CONSIGNE DE L'EXERCICE = Restituez mot pour mot l'intégralité du texte sur les images d'Abou Ghraib.

TEXTE FOURNI =
—————

L'émission «Dateline,» de la chaîne australienne Special Broadcasting Service (SBS), a diffusé le 15 février dernier un certain nombre de nouvelles images d'Abou Ghraib. Une vidéo montrait un homme menotté se cognant la tête contre une porte de métal. Dans d'autres images, on voit le même homme suspendu la tête en bas, couvert de ses propres excréments. Le cadavre d'un homme qui serait décédé durant un interrogatoire de la CIA apparaît dans une autre photographie. Certaines images montrent des détenus qui sont clairement blessés et qui saignent. La SBS a diffusé un clip vidéo de cinq hommes avec des sacs sur leurs têtes, se masturbant sous les ordres de leurs gardes.

De façon indépendante, Salon.com a obtenu ce qui semble être l'ensemble complet des photos d'Abou Ghraib réalisées entre le 18 octobre et le 30 décembre 2003.

Mark Benjamin de Salon explique que le matériel comprend un rapport d'enquête faisant état du contenu. On peut y lire : «Une revue de tous les fichiers informatiques a révélé un total de 1325 images et 93 fichiers vidéo montrant possiblement de mauvais traitements sur les détenus, 660 images pornographiques, 546 images de détenus irakiens qu'on peut présumés morts, 29 images de soldats participant à des actes sexuels simulés, 20 images d'un soldat avec une croix gammée dessinée entre les yeux, 37 images de chiens utilisés par l'armée dans l'abus de détenus et 125 images d'actes suspects.»

—————

EXTRAIT DES DONNÉES =

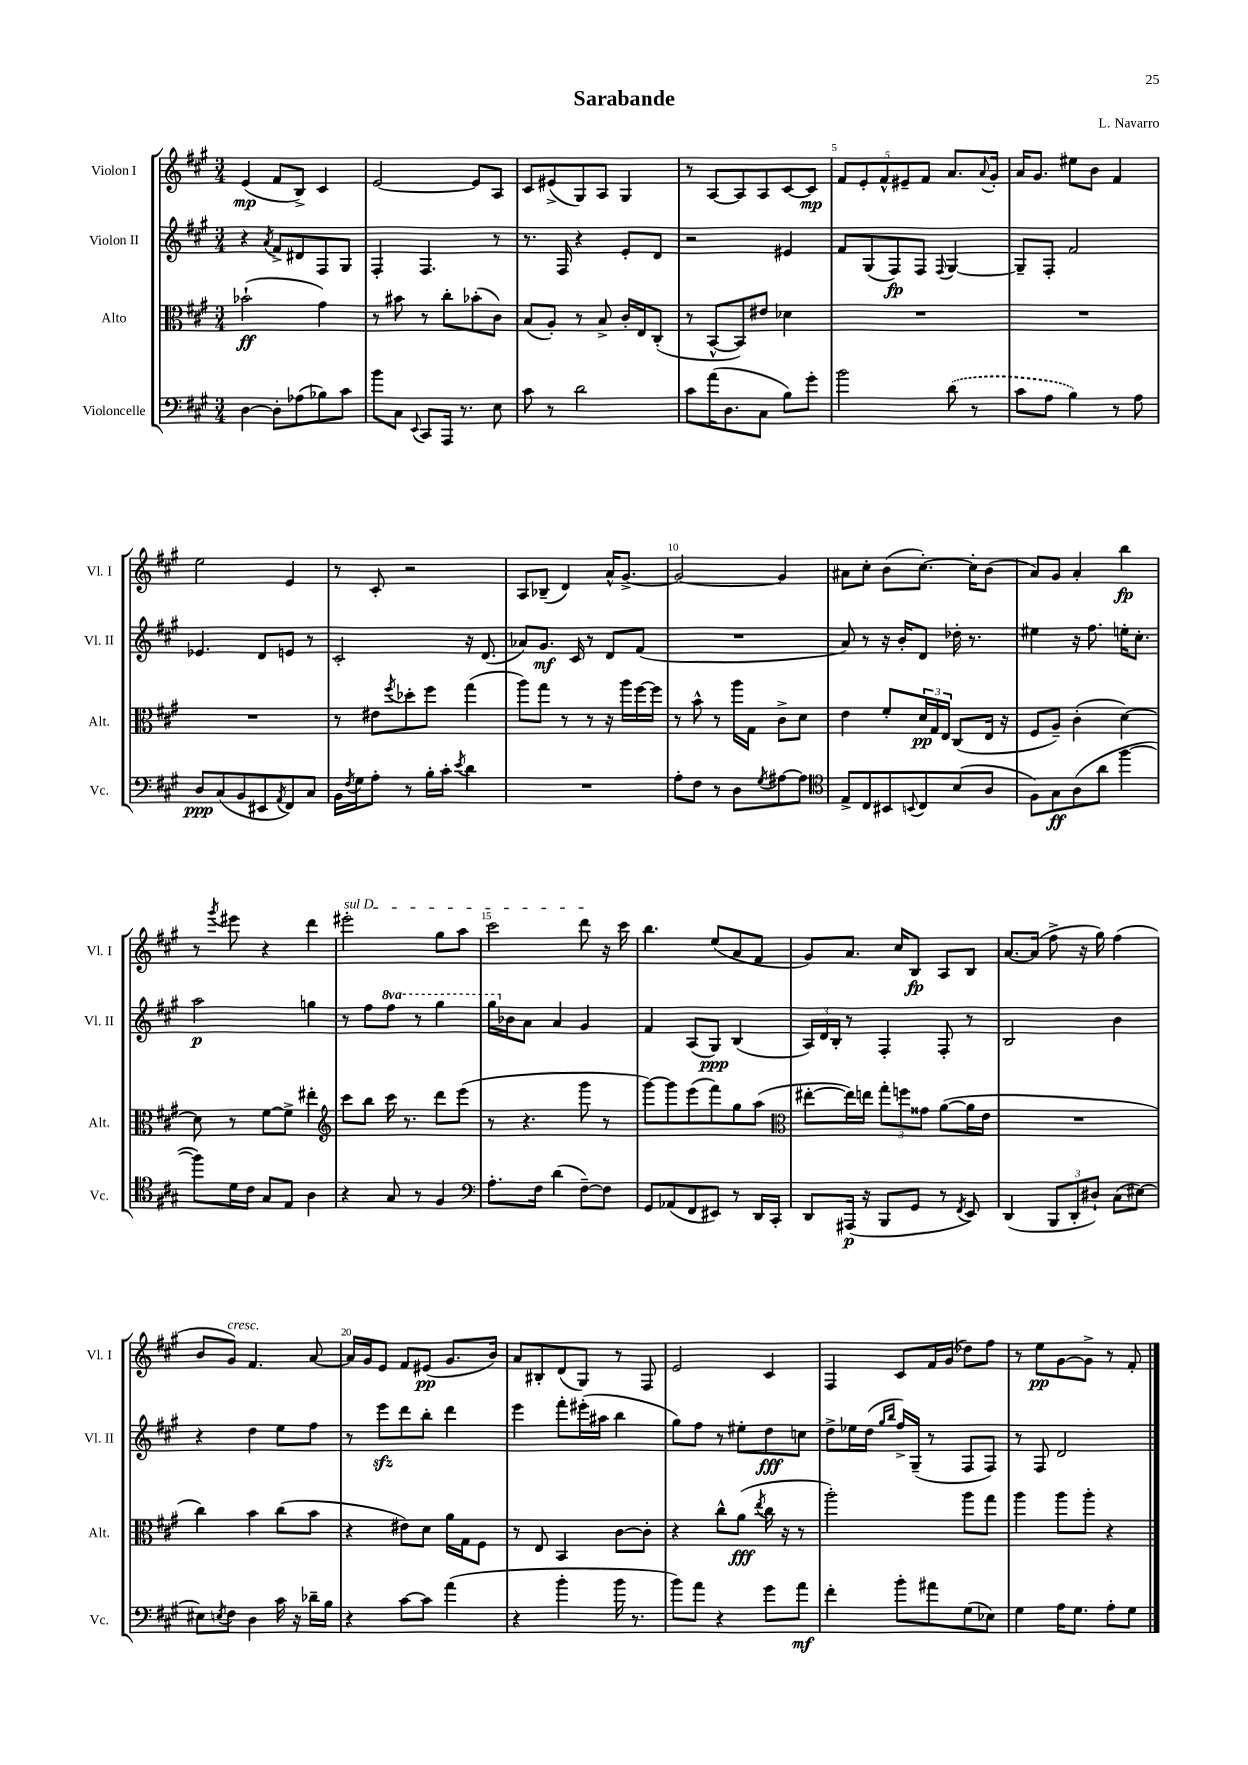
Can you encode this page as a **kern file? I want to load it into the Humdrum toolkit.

—————

RÉPONSE ATTENDUE =
L'émission «Dateline,» de la chaîne australienne Special Broadcasting Service (SBS), a diffusé le 15 février dernier un certain nombre de nouvelles images d'Abou Ghraib. Une vidéo montrait un homme menotté se cognant la tête contre une porte de métal. Dans d'autres images, on voit le même homme suspendu la tête en bas, couvert de ses propres excréments. Le cadavre d'un homme qui serait décédé durant un interrogatoire de la CIA apparaît dans une autre photographie. Certaines images montrent des détenus qui sont clairement blessés et qui saignent. La SBS a diffusé un clip vidéo de cinq hommes avec des sacs sur leurs têtes, se masturbant sous les ordres de leurs gardes.

De façon indépendante, Salon.com a obtenu ce qui semble être l'ensemble complet des photos d'Abou Ghraib réalisées entre le 18 octobre et le 30 décembre 2003.

Mark Benjamin de Salon explique que le matériel comprend un rapport d'enquête faisant état du contenu. On peut y lire : «Une revue de tous les fichiers informatiques a révélé un total de 1325 images et 93 fichiers vidéo montrant possiblement de mauvais traitements sur les détenus, 660 images pornographiques, 546 images de détenus irakiens qu'on peut présumés morts, 29 images de soldats participant à des actes sexuels simulés, 20 images d'un soldat avec une croix gammée dessinée entre les yeux, 37 images de chiens utilisés par l'armée dans l'abus de détenus et 125 images d'actes suspects.»